> **PASSAGE SHOWN**
********
On the technology side, I had one main mission at the Oasys booth … to find out enough about the RealTime Designer product to make my own judgment whether it was “too good to be true”. In order to do this, I needed to get a better explanation of the algorithms working on “under-the-hood”, which I was able to get from founder Paul van Besouw.

For the demo, Paul ran on a Dell laptop with a 2.2 GHz Core Duo processor, although he claims that only 1 CPU was used. The demo design was a 1.6M instance design based on multiple instantiations of the open source Sparc T1 processor. The target technology was the open source 45nm Nangate library. Parts of the design flow ran in real time as we spoke about the tool, but unfortunately we did not run through the entire chip synthesis on his laptop in the 30 minutes I was there, so I cannot confirm the actual performance of the tool. Bummer.

Paul did describe, though, in some detail, the methods that enable their tool to achieve such fast turnaround time and high capacity. For some context, you need to go back in time to the origins and evolution of logic synthesis.

At 0.35 uM, gate delays were 80%+ of the path delay and the relatively small wire delays could be estimated accurately enough using statistical wire load models. At 0.25 uM, wire delays grew as a percentage of the path delay. The Synopsys Floorplan Manager tool allowed front-end designers to create custom wire load models from an initial floorplan. This helped maintain some accuracy for a while, but eventually was also too inaccurate. At 180 nM and 130 nM, Physical Compiler (now part of IC Compiler) came along to do actual cell placement and estimate wire lengths based on a global route. At 90 nM and 65 nM came DC-Topographic and DC-Graphical, further addressing the issues of wire delay accuracy and also layout congestion.

These approaches seem to work well, but certain drawbacks are starting to appear:

  1. Much of the initial logic optimization takes place prior to placement, so the real delays (now heavily dependent on placement) are not available yet.
  2. The capacity is limited because the logic optimization problem scales faster than order(n). Although Synopsys has come out with methods to address the turnaround time issue, such as automatic chip synthesis, these approaches amount to not much more than divide and conquer (i.e.budget and compile).
********
> **DATA RECORDS**
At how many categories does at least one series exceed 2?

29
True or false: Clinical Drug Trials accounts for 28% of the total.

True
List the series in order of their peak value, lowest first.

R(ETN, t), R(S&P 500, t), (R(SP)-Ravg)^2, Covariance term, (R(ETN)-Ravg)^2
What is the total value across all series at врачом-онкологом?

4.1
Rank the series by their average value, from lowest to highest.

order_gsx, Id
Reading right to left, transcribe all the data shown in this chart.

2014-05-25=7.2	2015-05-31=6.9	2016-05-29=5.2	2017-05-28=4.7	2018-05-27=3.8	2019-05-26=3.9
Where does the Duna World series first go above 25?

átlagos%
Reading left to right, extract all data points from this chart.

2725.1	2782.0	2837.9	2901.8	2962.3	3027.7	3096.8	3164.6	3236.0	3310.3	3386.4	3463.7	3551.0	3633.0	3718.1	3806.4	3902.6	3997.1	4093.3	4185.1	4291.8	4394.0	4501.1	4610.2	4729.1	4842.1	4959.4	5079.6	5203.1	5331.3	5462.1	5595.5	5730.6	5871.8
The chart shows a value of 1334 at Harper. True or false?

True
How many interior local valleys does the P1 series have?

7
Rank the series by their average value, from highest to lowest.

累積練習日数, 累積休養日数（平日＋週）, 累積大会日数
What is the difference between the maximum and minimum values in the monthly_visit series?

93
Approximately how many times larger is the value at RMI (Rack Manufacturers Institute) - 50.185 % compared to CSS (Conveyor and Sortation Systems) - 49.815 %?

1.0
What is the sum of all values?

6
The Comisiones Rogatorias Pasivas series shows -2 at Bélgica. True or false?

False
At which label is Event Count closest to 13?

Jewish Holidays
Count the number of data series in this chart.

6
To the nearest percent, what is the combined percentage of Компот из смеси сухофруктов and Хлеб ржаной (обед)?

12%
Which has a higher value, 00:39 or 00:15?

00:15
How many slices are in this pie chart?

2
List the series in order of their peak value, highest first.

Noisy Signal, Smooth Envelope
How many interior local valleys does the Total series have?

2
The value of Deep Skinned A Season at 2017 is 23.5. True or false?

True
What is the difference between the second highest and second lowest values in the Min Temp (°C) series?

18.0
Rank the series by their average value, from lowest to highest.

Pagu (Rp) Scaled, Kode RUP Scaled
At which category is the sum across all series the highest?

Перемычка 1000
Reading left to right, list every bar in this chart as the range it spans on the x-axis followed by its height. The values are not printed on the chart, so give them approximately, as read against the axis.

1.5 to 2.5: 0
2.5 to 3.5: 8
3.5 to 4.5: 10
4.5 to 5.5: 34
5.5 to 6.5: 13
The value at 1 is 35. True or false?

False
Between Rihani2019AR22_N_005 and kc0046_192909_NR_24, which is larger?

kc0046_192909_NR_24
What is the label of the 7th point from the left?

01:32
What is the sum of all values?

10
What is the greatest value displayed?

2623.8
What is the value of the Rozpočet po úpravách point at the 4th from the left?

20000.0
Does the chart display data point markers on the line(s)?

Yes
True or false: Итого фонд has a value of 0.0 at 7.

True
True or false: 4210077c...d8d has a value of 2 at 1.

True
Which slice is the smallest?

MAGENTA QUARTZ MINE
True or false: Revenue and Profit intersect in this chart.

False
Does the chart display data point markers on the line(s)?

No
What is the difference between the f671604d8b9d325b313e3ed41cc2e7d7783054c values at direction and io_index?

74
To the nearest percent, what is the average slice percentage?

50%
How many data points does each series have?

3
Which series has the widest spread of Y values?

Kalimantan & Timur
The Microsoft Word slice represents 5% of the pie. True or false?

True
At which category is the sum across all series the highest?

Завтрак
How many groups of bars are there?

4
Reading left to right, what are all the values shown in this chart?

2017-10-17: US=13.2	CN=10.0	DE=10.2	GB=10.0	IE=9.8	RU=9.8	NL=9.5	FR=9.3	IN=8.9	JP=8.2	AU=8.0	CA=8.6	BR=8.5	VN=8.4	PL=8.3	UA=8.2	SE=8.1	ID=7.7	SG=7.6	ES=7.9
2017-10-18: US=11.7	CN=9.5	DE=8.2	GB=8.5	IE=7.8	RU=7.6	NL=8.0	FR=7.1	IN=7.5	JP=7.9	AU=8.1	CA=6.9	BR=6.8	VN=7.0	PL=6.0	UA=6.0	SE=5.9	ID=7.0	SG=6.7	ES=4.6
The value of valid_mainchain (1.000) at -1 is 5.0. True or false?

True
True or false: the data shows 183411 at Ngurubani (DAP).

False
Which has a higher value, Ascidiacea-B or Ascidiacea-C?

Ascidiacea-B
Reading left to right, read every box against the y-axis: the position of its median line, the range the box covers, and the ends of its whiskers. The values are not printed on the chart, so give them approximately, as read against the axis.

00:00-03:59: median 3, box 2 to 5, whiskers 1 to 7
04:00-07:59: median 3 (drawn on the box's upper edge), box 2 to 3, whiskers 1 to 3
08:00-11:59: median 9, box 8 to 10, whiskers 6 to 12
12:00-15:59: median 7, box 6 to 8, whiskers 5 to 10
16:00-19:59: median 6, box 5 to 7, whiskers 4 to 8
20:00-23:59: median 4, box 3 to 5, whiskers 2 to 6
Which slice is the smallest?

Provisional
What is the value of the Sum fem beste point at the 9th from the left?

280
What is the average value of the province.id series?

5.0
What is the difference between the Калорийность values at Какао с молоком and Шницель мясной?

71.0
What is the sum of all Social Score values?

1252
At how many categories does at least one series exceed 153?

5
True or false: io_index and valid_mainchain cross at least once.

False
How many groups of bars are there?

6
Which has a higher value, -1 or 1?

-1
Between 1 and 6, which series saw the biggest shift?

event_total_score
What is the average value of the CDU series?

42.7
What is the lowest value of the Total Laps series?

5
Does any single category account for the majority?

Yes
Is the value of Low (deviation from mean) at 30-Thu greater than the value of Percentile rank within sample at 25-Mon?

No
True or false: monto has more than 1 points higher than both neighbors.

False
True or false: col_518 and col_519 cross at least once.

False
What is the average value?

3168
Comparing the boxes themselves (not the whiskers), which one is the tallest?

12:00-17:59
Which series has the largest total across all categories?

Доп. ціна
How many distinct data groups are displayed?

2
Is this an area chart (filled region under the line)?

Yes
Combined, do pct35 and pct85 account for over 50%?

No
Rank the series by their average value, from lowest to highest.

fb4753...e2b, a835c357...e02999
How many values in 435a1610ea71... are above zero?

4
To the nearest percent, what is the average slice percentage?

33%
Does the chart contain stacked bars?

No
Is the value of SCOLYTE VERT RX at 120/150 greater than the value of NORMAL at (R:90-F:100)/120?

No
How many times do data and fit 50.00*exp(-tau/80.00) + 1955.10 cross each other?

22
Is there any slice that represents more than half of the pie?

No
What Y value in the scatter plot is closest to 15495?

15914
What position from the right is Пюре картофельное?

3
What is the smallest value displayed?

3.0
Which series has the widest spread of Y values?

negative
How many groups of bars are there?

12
********
> **PROBLEM SET**
[1] Copy from the RealTime Designer passage word for word, starting at the words "On the technology" and stopping after "Paul van Besouw.".
[2] In the RealTime Designer passage, what target technology did the demo use?
[3] According to the RealTime Designer passage, why can't the writer confirm the tool's actual performance?

> **ANSWERS BY ITEM NUMBER**
[1]
On the technology side, I had one main mission at the Oasys booth … to find out enough about the RealTime Designer product to make my own judgment whether it was “too good to be true”. In order to do this, I needed to get a better explanation of the algorithms working on “under-the-hood”, which I was able to get from founder Paul van Besouw.

[2] The open source 45nm Nangate library.

[3] Only parts of the design flow ran in real time during the conversation. The full chip synthesis was never run on the laptop in the 30 minutes the writer was at the booth.